Tımar sisteminin esası, devlet mülkiyeti (rakabe) altındaki toprakların yine birer devlet memuru olan sipahilerin gözetiminde kullanım (intifa) hakkına sahip köylüler tarafından işletilmesidir. Bu topraklardan elde edilen gelir aynı zamanda askerlerin ve ordunun giderlerini, maaşlarını karşılamak için kullanılmaktaydı.
Osmanlı Devleti’ne ekonomik, siyasi ve askerî anlamda önemli katkılar sağlayan tımar sistemi on yedinci yüzyıldan itibaren bozulmaya başlamıştır. Tımar sistemindeki bozulmanın temel nedeni dirliklerin dağılımında adaletsizlik yapılması ve dirliklerin hak etmeyen kişilere verilmesidir. Tımar sisteminin bozulmasıyla taşra teşkilatının işleyişinde ve halk arasında sorunlar ortaya çıkmıştır.
Tımar sisteminin bozulmasının sonuçları maddeler halinde şunlardır;
1. Tımarlarını kaybeden ya da haksızlık yapıldığını savunan birçok dirlik sahibi isyan etmiştir.

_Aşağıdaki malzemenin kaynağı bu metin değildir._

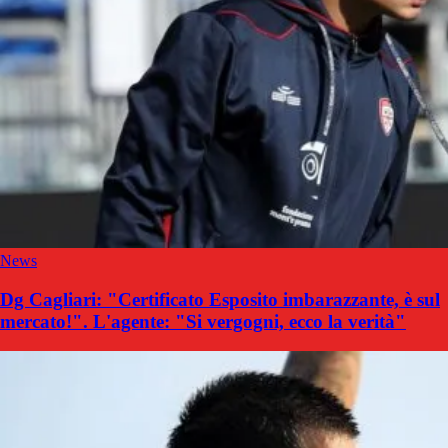
News
Dg Cagliari: "Certificato Esposito imbarazzante, è sul
mercato!". L'agente: "Si vergogni, ecco la verità"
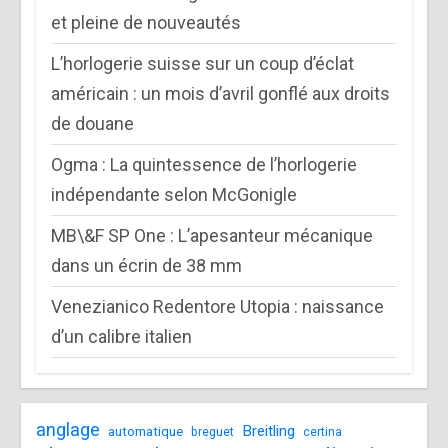
et pleine de nouveautés
L’horlogerie suisse sur un coup d’éclat
américain : un mois d’avril gonflé aux droits
de douane
Ogma : La quintessence de l’horlogerie
indépendante selon McGonigle
MB\&F SP One : L’apesanteur mécanique
dans un écrin de 38 mm
Venezianico Redentore Utopia : naissance
d’un calibre italien
anglage
Breitling
automatique
breguet
certina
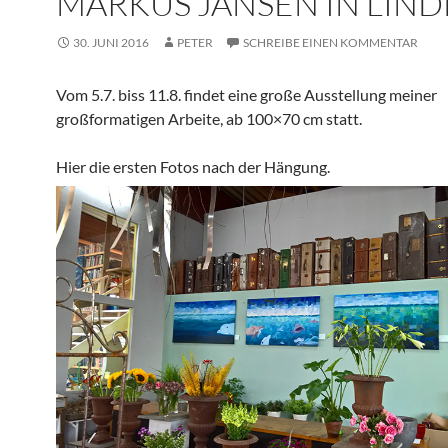
MARKUS JANSEN IN LIND
30. JUNI 2016
PETER
SCHREIBE EINEN KOMMENTAR
Vom 5.7. biss 11.8. findet eine große Ausstellung meiner
großformatigen Arbeite, ab 100×70 cm statt.
Hier die ersten Fotos nach der Hängung.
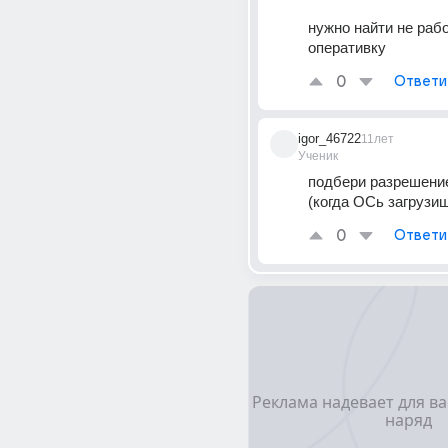
нужно найти не рабо
оперативку
0
Ответи
igor_46722
11лет
Ученик
подбери разрешение
(когда ОСь загрузиш
0
Ответи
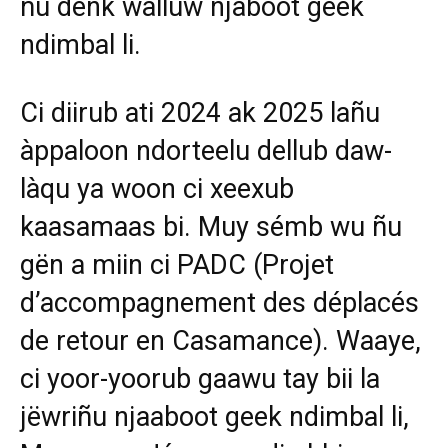
ñu dénk wàlluw njaboot geek
ndimbal li.
Ci diirub ati 2024 ak 2025 lañu
àppaloon ndorteelu dellub daw-
làqu ya woon ci xeexub
kaasamaas bi. Muy sémb wu ñu
gën a miin ci PADC (Projet
d’accompagnement des déplacés
de retour en Casamance). Waaye,
ci yoor-yoorub gaawu tay bii la
jëwriñu njaaboot geek ndimbal li,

2. Üretim azalmış devlet yeterince vergi toplayamamıştır.
3. Halka yeni ve ağır vergiler konulmuştur. Bunun üzerine toprağını terk eden köylü şehirlere göç etmiştir.
4. İşsizlik ve göç gibi yeni sosyal problemler ortaya çıkmıştır.
5. Şehirlerde eşkiyalık, hırsızlık gibi sorunlar artmış, huzur ve güven ortamı bozulmuştur.
6. Dirlik sahipleri asker besleyemedikleri için devlet asker ihtiyacını sekban adı verilen ücretli ve tüfekli askerler ile kapatma yoluna gitmiştir.